Die St. Galler FDP ist seit Jahrzehnten mit einer Bäuerin, einem Bauern oder einer landwirtschaftsnahen Person in Bern vertreten. Da waren Milli Wittenwiler, Toggenburger Bäuerin (1991 bis 2003), Walter Zwingli, Agronom und ehemaliger Präsident des St. Galler Bauernverbands (1984 bis 1991), Susanne Eppenberger, Toggenburger Tierarzt-Gattin (1979 bis 1991) oder auch Georg Nef, Bauer und Bäcker aus Hemberg (1971 bis 1987).
Bauern sind wichtige Stimmenlieferanten. Wähler aus der Landwirtschaft wählen Vertreter und Vertreterinnen ihrer eigenen Branche – ungeachtet dessen, ob deren Parteizugehörigkeit mit der eigenen politischen Gesinnung übereinstimmt. So verbuchte 2015 Bauernpräsident Markus Ritter (CVP) am meisten Stimmengewinne über die eigene Partei hinaus. Auf den Plätzen zwei und drei folgten die Landwirte Büchler (CVP) und Müller (FDP). «Landwirtschaftsvertreter sind offensichtlich gut vernetzt, stellen sich für öffentliche Ämter zur Verfügung und können hervorragend mobilisieren», stellt auch FDP-Präsident Frei fest. Deshalb entsendeten wohl auch andere bürgerliche Parteien seit Jahren «Landwirte oder bauernahe Personen wie den Olma-Direktor nach Bern», sagt er mit Seitenblick auf die CVP. Bei ihr war Anfang Jahr Nicolo Paganini für den zurücktretenden Schäniser Bauer Büchler nachgerückt.

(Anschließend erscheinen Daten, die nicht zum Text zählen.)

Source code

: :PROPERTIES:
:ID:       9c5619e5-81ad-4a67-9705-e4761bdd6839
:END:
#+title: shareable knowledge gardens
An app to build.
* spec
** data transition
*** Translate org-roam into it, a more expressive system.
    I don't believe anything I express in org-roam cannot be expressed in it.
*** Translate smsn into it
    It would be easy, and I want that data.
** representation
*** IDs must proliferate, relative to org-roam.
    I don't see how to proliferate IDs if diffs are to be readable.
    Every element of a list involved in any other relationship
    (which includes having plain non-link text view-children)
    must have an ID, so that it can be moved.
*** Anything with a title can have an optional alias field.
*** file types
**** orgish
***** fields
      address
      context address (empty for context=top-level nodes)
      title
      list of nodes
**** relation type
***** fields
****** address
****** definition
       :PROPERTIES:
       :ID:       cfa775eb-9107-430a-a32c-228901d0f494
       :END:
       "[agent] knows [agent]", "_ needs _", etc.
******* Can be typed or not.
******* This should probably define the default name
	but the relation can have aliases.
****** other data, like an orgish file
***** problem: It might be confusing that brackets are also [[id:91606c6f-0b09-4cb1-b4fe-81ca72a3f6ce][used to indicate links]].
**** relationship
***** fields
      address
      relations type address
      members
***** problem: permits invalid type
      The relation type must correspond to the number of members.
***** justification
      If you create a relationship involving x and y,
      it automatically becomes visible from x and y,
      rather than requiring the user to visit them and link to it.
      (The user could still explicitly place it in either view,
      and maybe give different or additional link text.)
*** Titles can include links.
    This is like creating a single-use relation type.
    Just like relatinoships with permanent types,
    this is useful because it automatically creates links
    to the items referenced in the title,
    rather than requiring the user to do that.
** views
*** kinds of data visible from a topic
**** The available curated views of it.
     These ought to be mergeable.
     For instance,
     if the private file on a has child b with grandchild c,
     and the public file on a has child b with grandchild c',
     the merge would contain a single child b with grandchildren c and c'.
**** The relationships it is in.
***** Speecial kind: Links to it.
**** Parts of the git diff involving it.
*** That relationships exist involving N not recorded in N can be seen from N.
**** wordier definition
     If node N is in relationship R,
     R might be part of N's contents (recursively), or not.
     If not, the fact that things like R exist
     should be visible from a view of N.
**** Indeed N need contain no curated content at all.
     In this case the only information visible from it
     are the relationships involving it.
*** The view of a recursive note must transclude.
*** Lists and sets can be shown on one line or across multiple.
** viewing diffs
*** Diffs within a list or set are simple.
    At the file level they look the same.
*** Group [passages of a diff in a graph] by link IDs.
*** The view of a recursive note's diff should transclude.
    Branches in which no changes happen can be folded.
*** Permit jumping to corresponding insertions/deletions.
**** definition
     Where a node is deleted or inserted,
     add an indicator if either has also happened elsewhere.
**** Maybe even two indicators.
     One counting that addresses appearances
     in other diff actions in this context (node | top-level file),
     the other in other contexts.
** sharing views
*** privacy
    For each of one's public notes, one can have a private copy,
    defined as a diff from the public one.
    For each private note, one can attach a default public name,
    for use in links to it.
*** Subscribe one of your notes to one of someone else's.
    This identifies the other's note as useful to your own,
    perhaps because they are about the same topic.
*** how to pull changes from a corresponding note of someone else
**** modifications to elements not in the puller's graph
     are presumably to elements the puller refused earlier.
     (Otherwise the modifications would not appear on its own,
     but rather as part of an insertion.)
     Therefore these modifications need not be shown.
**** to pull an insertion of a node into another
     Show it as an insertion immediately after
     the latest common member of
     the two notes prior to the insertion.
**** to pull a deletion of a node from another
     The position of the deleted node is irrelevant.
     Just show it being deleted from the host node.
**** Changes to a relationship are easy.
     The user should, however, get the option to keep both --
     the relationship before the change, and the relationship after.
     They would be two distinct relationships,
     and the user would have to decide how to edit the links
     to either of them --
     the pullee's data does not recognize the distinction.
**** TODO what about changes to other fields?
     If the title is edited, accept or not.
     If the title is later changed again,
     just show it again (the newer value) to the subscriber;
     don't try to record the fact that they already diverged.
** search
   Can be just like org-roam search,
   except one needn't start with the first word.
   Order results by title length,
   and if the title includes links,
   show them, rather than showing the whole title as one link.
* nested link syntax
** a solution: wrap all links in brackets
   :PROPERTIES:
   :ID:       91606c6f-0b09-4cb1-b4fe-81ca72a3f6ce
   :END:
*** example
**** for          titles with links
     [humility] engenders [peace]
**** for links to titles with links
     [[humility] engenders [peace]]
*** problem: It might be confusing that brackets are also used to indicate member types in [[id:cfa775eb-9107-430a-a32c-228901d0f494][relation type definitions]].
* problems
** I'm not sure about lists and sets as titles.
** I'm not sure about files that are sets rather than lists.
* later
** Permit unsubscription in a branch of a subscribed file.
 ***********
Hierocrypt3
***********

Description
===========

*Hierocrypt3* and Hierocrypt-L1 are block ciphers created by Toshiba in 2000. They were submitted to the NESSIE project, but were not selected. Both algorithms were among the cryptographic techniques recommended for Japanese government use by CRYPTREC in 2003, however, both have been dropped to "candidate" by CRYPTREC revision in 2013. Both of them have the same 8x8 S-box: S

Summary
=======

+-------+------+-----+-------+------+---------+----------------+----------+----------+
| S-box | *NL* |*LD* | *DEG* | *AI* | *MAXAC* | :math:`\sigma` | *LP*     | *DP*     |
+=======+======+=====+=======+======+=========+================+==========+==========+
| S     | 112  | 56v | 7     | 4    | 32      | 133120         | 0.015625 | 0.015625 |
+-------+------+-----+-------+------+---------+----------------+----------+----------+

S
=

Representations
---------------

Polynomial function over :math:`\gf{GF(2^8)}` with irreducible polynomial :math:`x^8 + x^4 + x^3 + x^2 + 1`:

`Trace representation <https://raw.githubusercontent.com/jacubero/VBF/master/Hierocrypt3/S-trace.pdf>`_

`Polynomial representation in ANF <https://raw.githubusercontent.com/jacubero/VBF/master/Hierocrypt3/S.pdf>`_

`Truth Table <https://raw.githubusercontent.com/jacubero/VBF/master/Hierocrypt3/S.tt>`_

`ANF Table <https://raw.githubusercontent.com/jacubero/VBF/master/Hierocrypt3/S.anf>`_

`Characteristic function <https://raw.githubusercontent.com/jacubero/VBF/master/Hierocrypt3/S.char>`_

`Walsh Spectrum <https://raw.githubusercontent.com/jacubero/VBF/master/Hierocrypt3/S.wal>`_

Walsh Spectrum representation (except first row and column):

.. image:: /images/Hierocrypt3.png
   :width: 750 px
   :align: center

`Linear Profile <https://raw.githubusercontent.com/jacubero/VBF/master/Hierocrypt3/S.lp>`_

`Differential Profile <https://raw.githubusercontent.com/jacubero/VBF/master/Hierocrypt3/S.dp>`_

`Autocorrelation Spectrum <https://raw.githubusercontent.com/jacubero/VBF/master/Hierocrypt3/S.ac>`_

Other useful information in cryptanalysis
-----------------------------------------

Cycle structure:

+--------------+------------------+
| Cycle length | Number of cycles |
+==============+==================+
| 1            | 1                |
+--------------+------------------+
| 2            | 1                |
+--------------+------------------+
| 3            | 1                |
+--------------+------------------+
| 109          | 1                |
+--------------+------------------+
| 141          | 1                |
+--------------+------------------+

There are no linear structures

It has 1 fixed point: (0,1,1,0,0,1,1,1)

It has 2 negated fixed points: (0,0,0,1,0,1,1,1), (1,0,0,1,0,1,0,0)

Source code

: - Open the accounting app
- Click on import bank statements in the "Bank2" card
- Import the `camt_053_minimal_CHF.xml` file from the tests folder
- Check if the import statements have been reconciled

Heute ist einer der beiden freisinnigen Nationalratssitze mit einem Bauer besetzt. Vermittelt dies nicht ein falsches Bild der Unternehmerpartei im Kanton? Der Parteipräsident verneint: «Wir sind stolz, dass Bäuerinnen und Bauern den Freisinn, unsere Werte und unsere Kandidaten wählen.» Nationalrat Müller sei früher einmal Präsident des St. Galler Bauernverbandes gewesen, und auch der aktuelle Präsident Peter Nüesch sei ein Freisinniger. «Hinweise, die belegen, dass die Landwirtschaft im Freisinn gut vertreten ist und umgekehrt», so Frei. Böse Zungen behaupten denn auch: Wäre nicht Locher, sondern Stefan Britschgi erster Ersatz, hätte sich Müller längst aus der nationalen Politik verabschiedet. Britschgi, Gemüsebauer aus Diepoldsau, war in den nationalen Wahlen 2015 auf dem dritten Ersatzplatz gelandet, hinter dem heutigen Regierungsrat Marc Mächler. Wie die Rangfolge im Herbst 2019 lauten wird, steht in den Sternen. Möglicherweise ist es auch belanglos – dann nämlich, wenn sich Müller an SP-Ständerat Paul Rechsteiner orientiert und eine weitere Amtsdauer anhängt. Der Azmooser wäre am Ende seiner fünften Legislatur in Bern dann 75.